Further, “compared with healthy controls, infants with bronchiolitis were [significantly] more likely to have a parental history of asthma, maternal antibiotic use during pregnancy, a history of premature birth, a sibling at home, and corticosteroid use before the enrollment, but they were less likely to be breastfed,” the authors reported.
The researchers used a 16S rRNA gene-sequencing method similar to the one used by the Human Microbiome Project to identify the composition of the fecal samples’ microbiota. Four different bacterial profiles emerged. The most common was an Escherichia-dominant profile, occurring in 30% of the infants overall. Microbiota dominated by Bacteroides followed next, occurring in 28% of infants, while 22% of infants had a Enterobacter/Veillonella–dominant profile, and 21% had a Bifidobacterium-dominant profile. Those with a Bacteroides-dominant profile were older, more likely to be born vaginally, and more likely to be prenatally exposed to maternal smoking.
In infants with bronchiolitis, however, flora dominated by Bacteroides was most common, occurring in 44% of the ill infants. Enterobacter/Veillonella–dominant microbiota occurred in only 15% of the infants with bronchiolitis. Infants’ risk of bronchiolitis was not significantly different among those with Bifidobacterium-dominant or Escherichia-dominant profiles, compared with the Enterobacter/Veillonella–dominant profile.
Patients with Bacteroides-dominant microflora had 4.59 greater odds of severe bronchiolitis than those with Enterobacter/Veillonella–dominant microbiota (P = .008). These odds dropped only to 3.89 after adjustments for age, sex, prematurity, mode of birth, and a history of systemic antibiotic use (P = .03). Similarly, adjusting for age, sex, parental history of asthma, maternal antibiotic use during pregnancy, and systemic corticosteroid use before enrollment resulted in 4.12 greater odds of bronchiolitis in those with a Bacteroides-dominant profile (P = .02).
The research was funded by the National Institutes of Health. Dr. Hasegawa reported having no disclosures. Two authors reported owning shares at the microbiome research company Diversigen, and one had consulted on bronchiolitis for Regeneron.
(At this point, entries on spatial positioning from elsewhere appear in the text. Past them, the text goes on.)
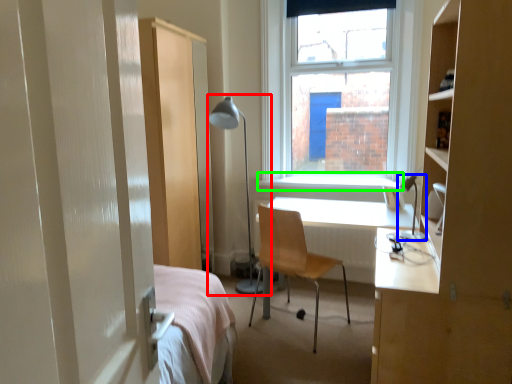
Question: Considering the real-world distances, which object is farthest from table lamp (highlighted by a red box)? table lamp (highlighted by a blue box) or window sill (highlighted by a green box)?

Choices:
 (A) table lamp
 (B) window sill

Answer: (A)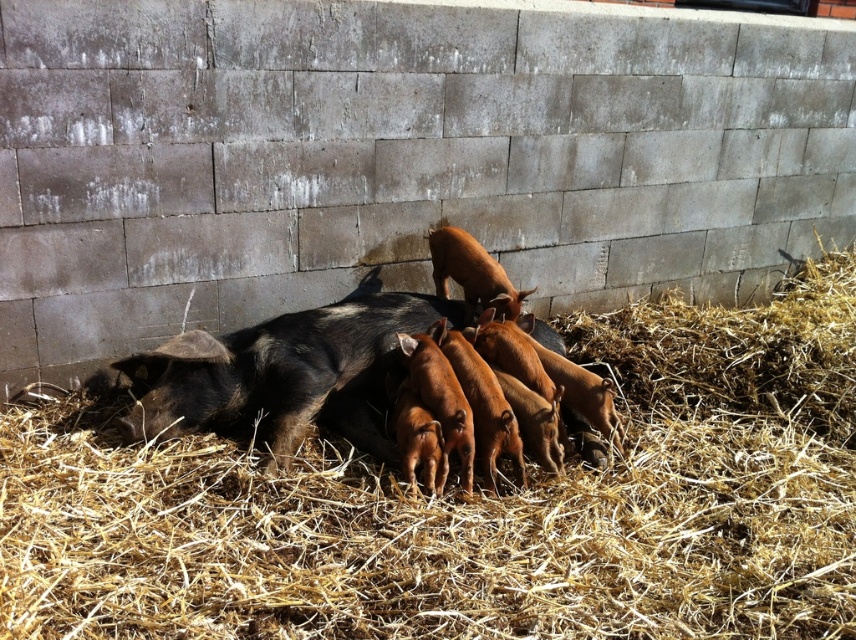
Is brown straw at center shorter than shiny black sow at center?

In fact, brown straw at center may be taller than shiny black sow at center.

Based on the photo, does brown straw at center come in front of shiny black sow at center?

Yes, brown straw at center is closer to the viewer.

Between point (372, 538) and point (334, 396), which one is positioned in front?

Point (372, 538) is in front.

Where is `brown straw at center`? This screenshot has height=640, width=856. brown straw at center is located at coordinates (474, 506).

Is shiny black sow with reddish-brown piglets at center closer to camera compared to shiny black sow at center?

That is True.

Does point (212, 349) lie in front of point (179, 344)?

That is False.

Which is behind, point (470, 444) or point (300, 413)?

The point (300, 413) is behind.

Where is `shiny black sow with reddish-brown piglets at center`? This screenshot has width=856, height=640. shiny black sow with reddish-brown piglets at center is located at coordinates (284, 374).

Is brown straw at center positioned behind shiny black sow with reddish-brown piglets at center?

No, brown straw at center is in front of shiny black sow with reddish-brown piglets at center.

Locate an element on the screen. The width and height of the screenshot is (856, 640). brown straw at center is located at coordinates (474, 506).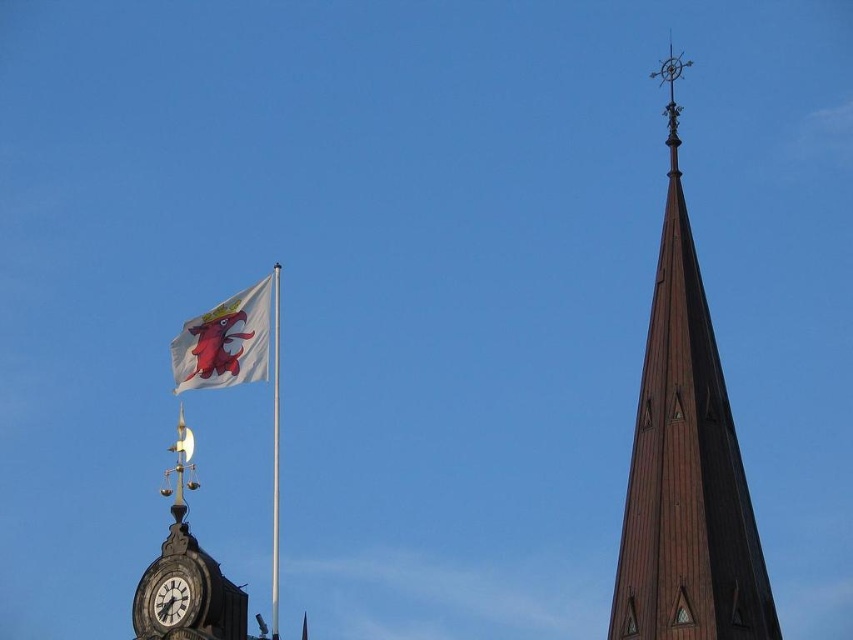
Question: Which object appears closest to the camera in this image?

Choices:
 (A) white fabric flag at upper left
 (B) white clock face at lower left
 (C) matte black clock at lower left

Answer: (C)

Question: Among these points, which one is nearest to the camera?

Choices:
 (A) (276, 541)
 (B) (225, 349)

Answer: (B)

Question: Is white fabric flag at upper left below white fabric flagpole at upper left?

Choices:
 (A) no
 (B) yes

Answer: (A)

Question: Estimate the real-world distances between objects in this image. Which object is closer to the white clock face at lower left?

Choices:
 (A) white fabric flag at upper left
 (B) matte black clock at lower left

Answer: (B)

Question: Does brown wooden spire at upper right appear under matte black clock at lower left?

Choices:
 (A) yes
 (B) no

Answer: (B)

Question: Is white fabric flag at upper left thinner than white fabric flagpole at upper left?

Choices:
 (A) no
 (B) yes

Answer: (A)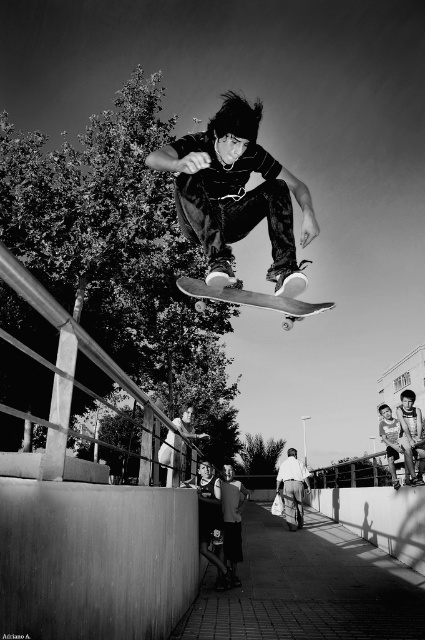
Question: Estimate the real-world distances between objects in this image. Which object is closer to the denim pants at lower center?

Choices:
 (A) matte black skateboard at center
 (B) wooden skateboard at center

Answer: (B)

Question: Is wooden skateboard at center to the right of denim pants at lower center from the viewer's perspective?

Choices:
 (A) no
 (B) yes

Answer: (A)

Question: Which object is farther from the camera taking this photo?

Choices:
 (A) denim pants at lower center
 (B) matte black skateboard at center
 (C) wooden skateboard at center

Answer: (A)

Question: Considering the real-world distances, which object is farthest from the wooden skateboard at center?

Choices:
 (A) matte black skateboard at center
 (B) denim pants at lower center

Answer: (B)

Question: Is matte black skateboard at center in front of denim pants at lower center?

Choices:
 (A) yes
 (B) no

Answer: (A)

Question: Does matte black skateboard at center appear over denim pants at lower center?

Choices:
 (A) yes
 (B) no

Answer: (A)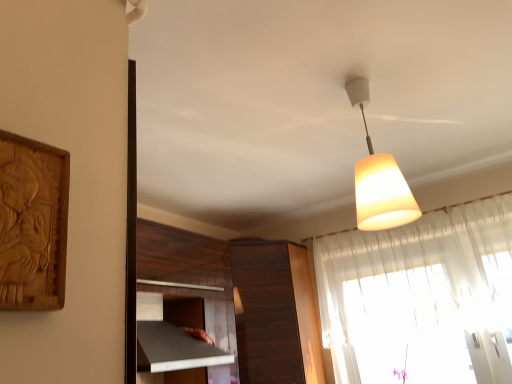
Question: Does dark wood cabinet at center have a greater height compared to white matte lampshade at upper center?

Choices:
 (A) yes
 (B) no

Answer: (A)

Question: Can white matte lampshade at upper center be found inside dark wood cabinet at center?

Choices:
 (A) yes
 (B) no

Answer: (B)

Question: Is dark wood cabinet at center facing away from white matte lampshade at upper center?

Choices:
 (A) no
 (B) yes

Answer: (A)

Question: Is dark wood cabinet at center directly adjacent to white matte lampshade at upper center?

Choices:
 (A) no
 (B) yes

Answer: (A)

Question: Does dark wood cabinet at center appear on the left side of white matte lampshade at upper center?

Choices:
 (A) no
 (B) yes

Answer: (B)

Question: From the image's perspective, is dark wood cabinet at center above white matte lampshade at upper center?

Choices:
 (A) no
 (B) yes

Answer: (A)

Question: Is white matte lampshade at upper center facing towards translucent fabric curtain at upper right?

Choices:
 (A) yes
 (B) no

Answer: (B)

Question: Is white matte lampshade at upper center in front of translucent fabric curtain at upper right?

Choices:
 (A) no
 (B) yes

Answer: (B)

Question: Considering the relative sizes of white matte lampshade at upper center and translucent fabric curtain at upper right in the image provided, is white matte lampshade at upper center wider than translucent fabric curtain at upper right?

Choices:
 (A) yes
 (B) no

Answer: (A)

Question: From a real-world perspective, is white matte lampshade at upper center on top of translucent fabric curtain at upper right?

Choices:
 (A) no
 (B) yes

Answer: (B)

Question: Considering the relative positions of white matte lampshade at upper center and translucent fabric curtain at upper right in the image provided, is white matte lampshade at upper center to the left of translucent fabric curtain at upper right from the viewer's perspective?

Choices:
 (A) no
 (B) yes

Answer: (B)

Question: Is white matte lampshade at upper center with translucent fabric curtain at upper right?

Choices:
 (A) yes
 (B) no

Answer: (B)

Question: From the image's perspective, is dark wood cabinet at center over translucent fabric curtain at upper right?

Choices:
 (A) yes
 (B) no

Answer: (B)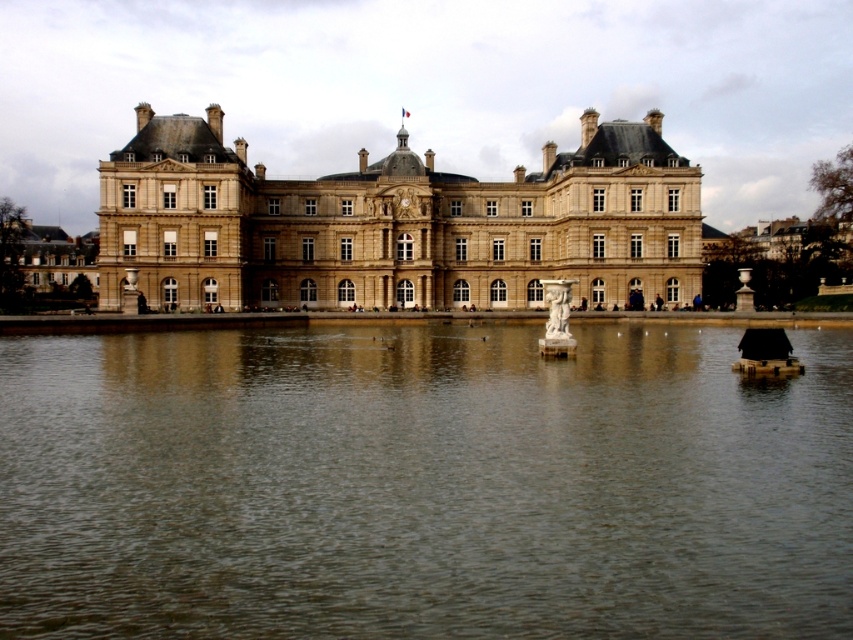
Can you confirm if brown reflective water at center is shorter than brown stone building at center?

Yes, brown reflective water at center is shorter than brown stone building at center.

Between point (44, 593) and point (689, 202), which one is positioned behind?

The point (689, 202) is more distant.

Identify the location of brown reflective water at center. The width and height of the screenshot is (853, 640). (422, 484).

Is brown stone building at center positioned before white marble statue at center?

No.

What are the coordinates of `brown stone building at center` in the screenshot? It's located at (396, 225).

Locate an element on the screen. brown stone building at center is located at coordinates (396, 225).

Who is more forward, (x=695, y=516) or (x=564, y=324)?

Point (x=695, y=516)

Image resolution: width=853 pixels, height=640 pixels. Find the location of `brown reflective water at center`. brown reflective water at center is located at coordinates (422, 484).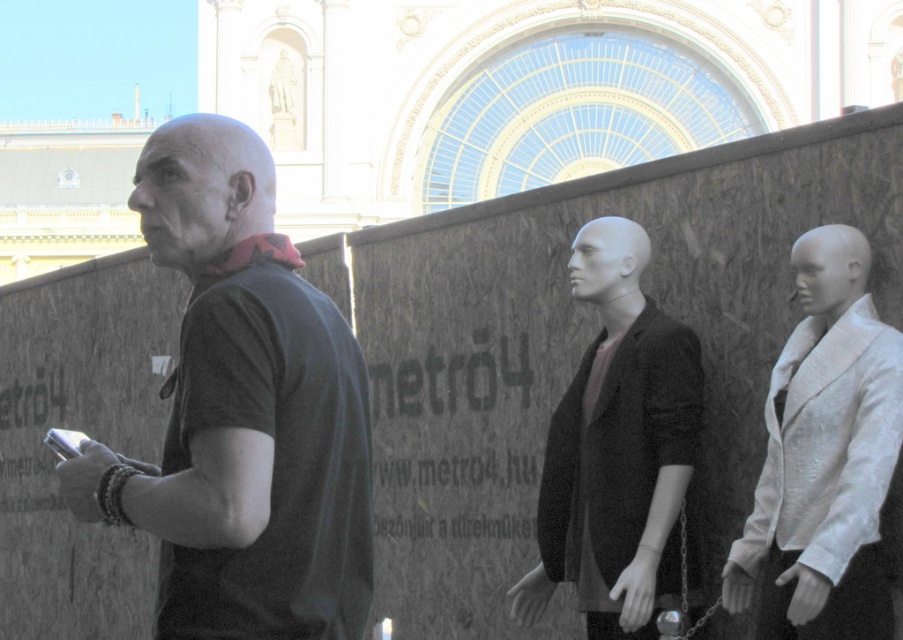
You are a delivery robot navigating an urban area. You need to deliver a package to the white silk jacket at right. The delivery zone is a circle with a radius of 0.1 centered at point (824,458). Can you confirm if the white silk jacket at right is within the delivery zone?

The white silk jacket at right is located at point (824,458), which is the center of the delivery zone. Therefore, it is within the delivery zone.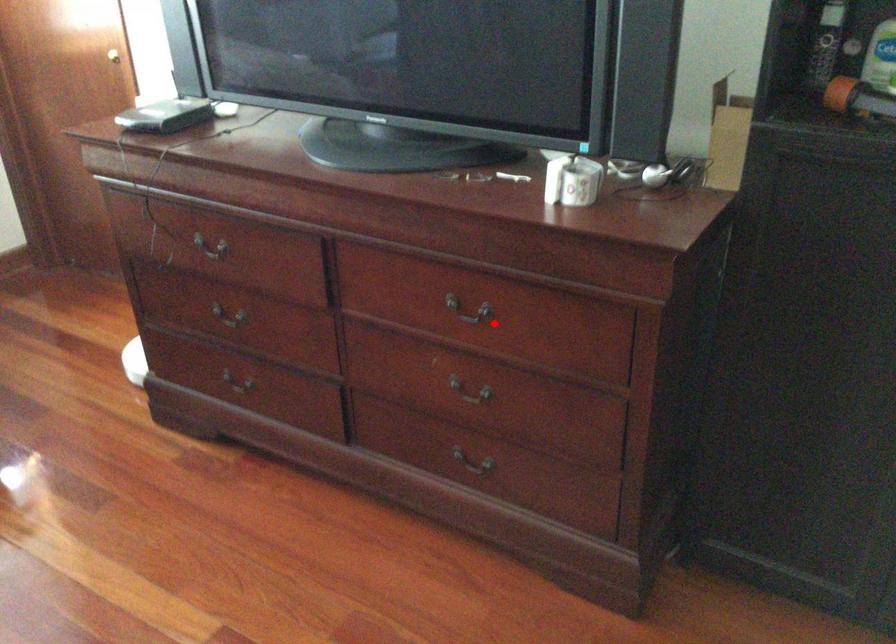
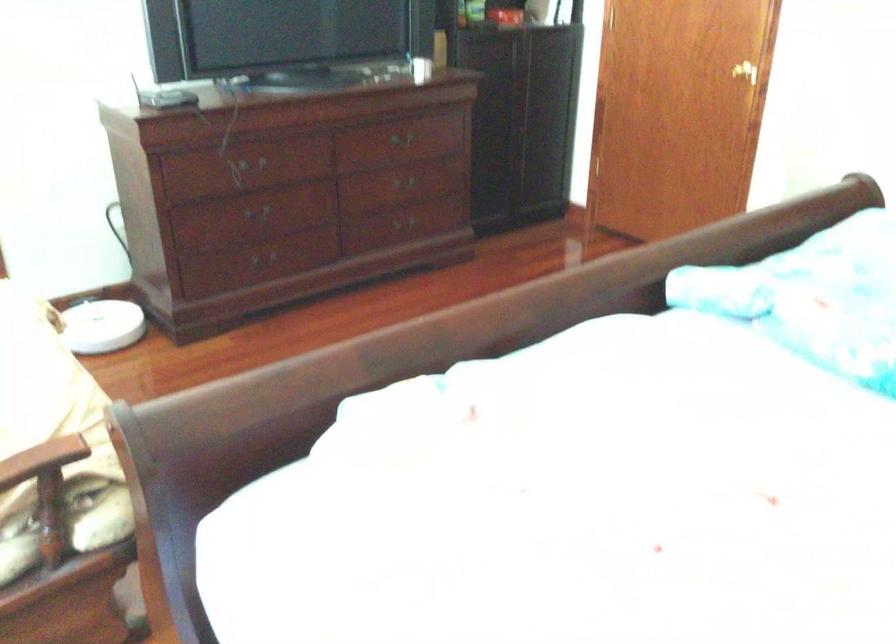
Where in the second image is the point corresponding to the highlighted location from the first image?

(401, 138)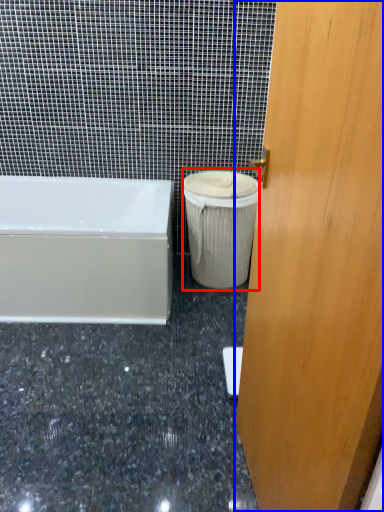
Question: Which object is further to the camera taking this photo, garbage (highlighted by a red box) or door (highlighted by a blue box)?

Choices:
 (A) garbage
 (B) door

Answer: (A)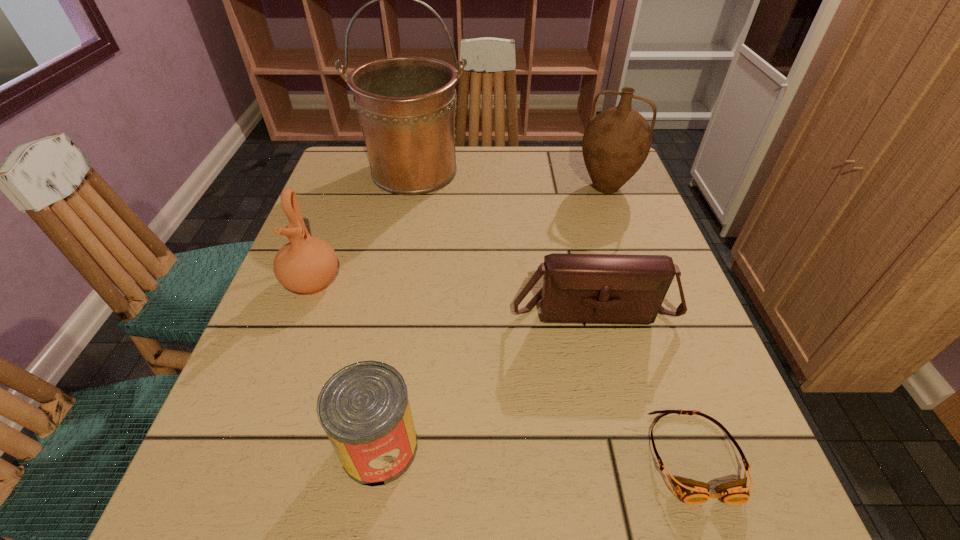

The other authors reported having no disclosures.
PEDIATRICS
Key clinical point: Infants with Bacteroides-dominant microbiota have the highest risk of bronchiolitis.
Major finding: 44% of infants with bronchiolitis had Bacteroides-dominant fecal microbiota, compared with 15% with Enterobacter/Veillonella–dominant microbiota.
Data source: The findings are based on a case-control study involving 155 infants from three children’s hospitals in Delaware, Massachusetts, and Kentucky, of whom 40 had bronchiolitis between November 2013 and April 2014.
Disclosures: The research was funded by the National Institutes of Health. Dr. Hasegawa reported having no disclosures. Two authors reported owning shares at the microbiome research company Diversigen, and one had consulted on bronchiolitis for Regeneron. The other authors reported having no disclosures.